CMA_DECKY: That all sounds very good, but where exactly would I have to go?

Wherever the boat is currently at. In the spring there will be a lot of posts for crew to move the boats. A lot of them winter down south (keys, etc.). Just keep checking the ASTA Billet Bank.

I started out working on smaller sail training vessels and now I’m at a Maritime Academy (which you could complete in 2 years considering you have a bachelors already). The pay is pretty pathetic (but their mostly non-profits) but it is a riot, so much fun. The people you meet have to be one of the best parts.

Most tall ships operate on either coast or the great lakes. Most stay in one area for the whole season, most do multi-day living history or science trips with childeren from 13-18. If you click that link you can call the offices of the ships and figure out where they operate.

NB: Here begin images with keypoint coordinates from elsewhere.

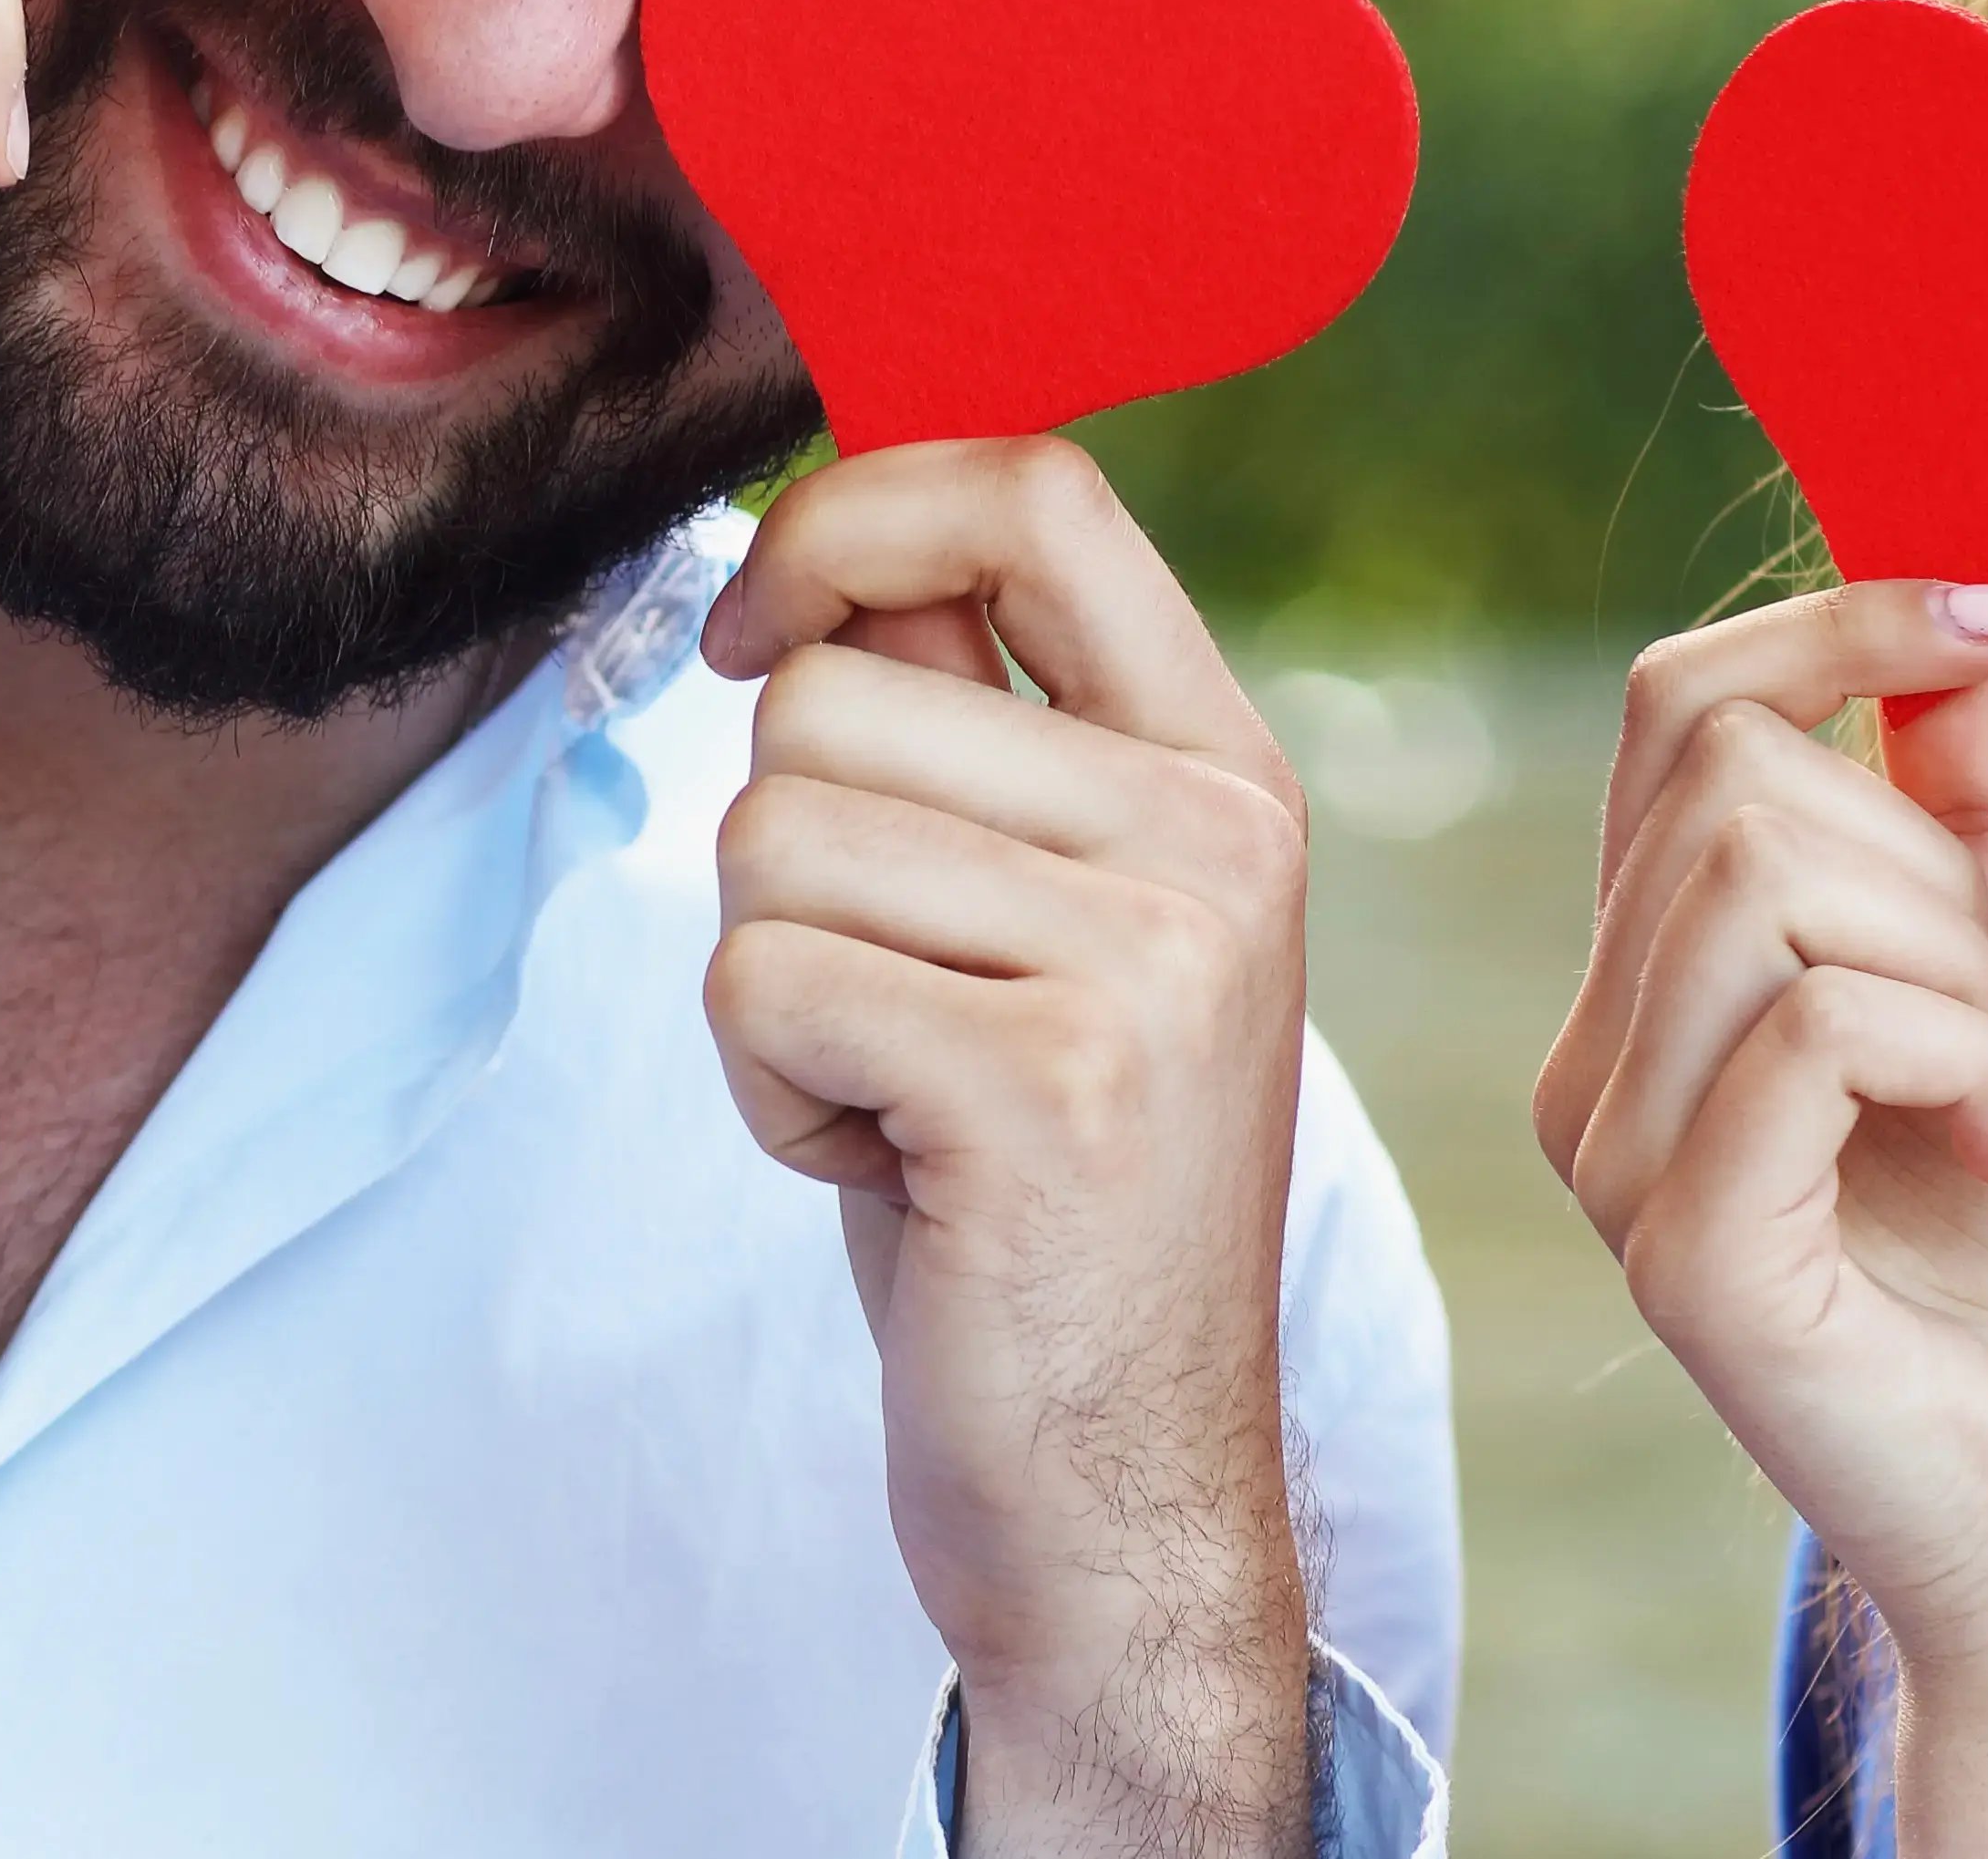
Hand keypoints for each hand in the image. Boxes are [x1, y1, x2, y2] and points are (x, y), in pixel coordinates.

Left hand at [692, 438, 1317, 1858]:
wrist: (1121, 1497)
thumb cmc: (1034, 1203)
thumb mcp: (1045, 932)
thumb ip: (972, 732)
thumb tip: (826, 531)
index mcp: (1229, 770)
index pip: (1034, 489)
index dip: (847, 513)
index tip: (761, 624)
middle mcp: (1218, 840)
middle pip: (829, 693)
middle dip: (783, 860)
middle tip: (897, 1019)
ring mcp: (1151, 961)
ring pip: (769, 835)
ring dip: (769, 988)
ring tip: (896, 1099)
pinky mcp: (1045, 1084)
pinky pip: (758, 979)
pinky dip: (765, 1089)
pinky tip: (886, 1171)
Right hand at [1535, 583, 1987, 1858]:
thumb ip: (1979, 837)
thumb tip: (1957, 630)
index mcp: (1649, 994)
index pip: (1679, 705)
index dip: (1848, 616)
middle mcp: (1593, 1066)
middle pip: (1734, 770)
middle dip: (1938, 860)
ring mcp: (1616, 1163)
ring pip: (1772, 879)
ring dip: (1963, 971)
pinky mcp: (1685, 1256)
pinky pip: (1813, 1025)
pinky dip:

[quote=c.captain;7974]being where you are check out Louisiana Technical College Young Memorial Campus in Morgan City

getting entry level training there might be what you will need to get a company to say OK[/quote]

I went to the Memorial Campus for safety training that was required by Transocean. They also have a fun (and no i’m not sarcastic) HUET class or Helicopter Underwater Egress Training class.
So if you do want to go Oil & gas realize you probably will have to be dunked underwater in a helicopter replica and spun around a few times and be able to escape.
Also they have your basic STCW courses that you need.

[quote=argo;8218]I went to the Memorial Campus for safety training that was required by Transocean. They also have a fun (and no i’m not sarcastic) HUET class or Helicopter Underwater Egress Training class.
Yes, I have heard about the water safety session. A lot of guy friends I knew went through it. Some enjoyed it, others were terrified by it. LOL

Were you originally from La. or a transplant that came out here & received the credentials you needed?